Uniaxial Strain Effect of the Moderately Dimerized Molecular Conductor [beta]-(meso-DMBEDT-TTF)2PF6

The anisotropic band structure and electrical resistivity under uniaxial strain were investigated for the moderately dimerized molecular conductor [beta]-(meso-DMBEDT-TTF)2PF6 [DMBEDT-TTF = dimethylbis(ethylenedithio)tetrathiafulvalene], which has an intermediate electronic state between 3/4-filled and effective 1/2-filled band structures at ambient pressure. The calculated energy overlap of the upper and lower bands increased more rapidly by applying uniaxial strain along the c axis than along the (a-b) axis towards the 3/4-filled band structure, which is related to intersite electronic correlation, and the energy gap between these bands is estimated to be larger with application of uniaxial strain along the (a+b) axis towards an effective 1/2-filled band structure, which is related to intrasite electronic correlation.
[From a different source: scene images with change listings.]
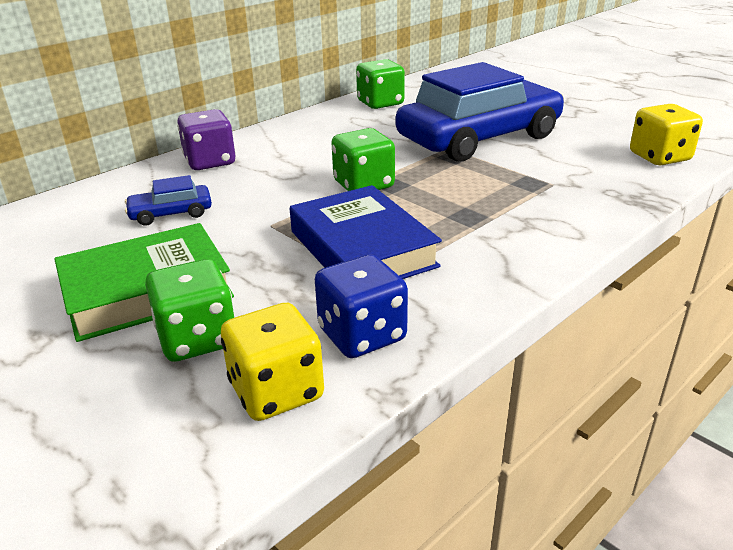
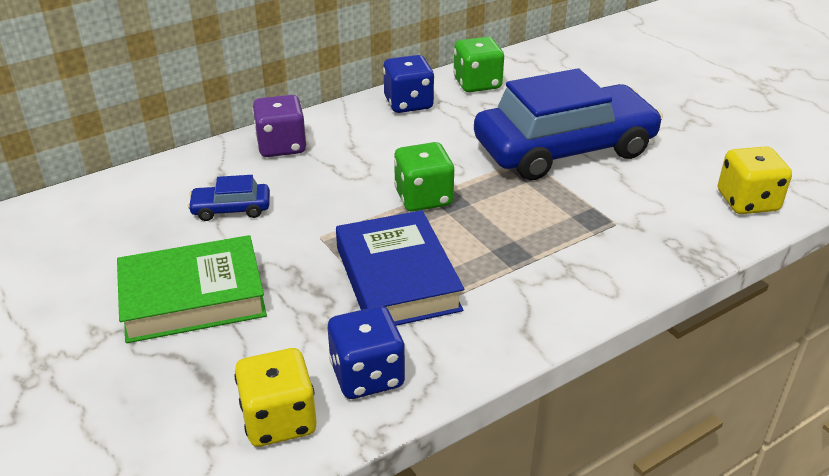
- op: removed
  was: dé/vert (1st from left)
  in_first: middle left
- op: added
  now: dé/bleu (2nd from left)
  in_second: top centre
The electrical resistivity under uniaxial strain along the c axis indicates the semiconducting behavior from 300 K and the superconducting (SC) transitions at 4.6-2.8 K under 0.10-0.41 GPa. On the other hand, the metal-insulator transition is not completely suppressed up to 0.8 GPa and SC transitions appear at 4.5-2.6 K under 0.16-0.45 GPa with uniaxial strain along the (a-b) axis. If this uniaxial strain results in semiconducting behavior and positive magnetoresistance related to intersite correlation, the SC states are observed under hydrostatic pressure, which indicates that the SC state is deeply related to the charge-ordered state.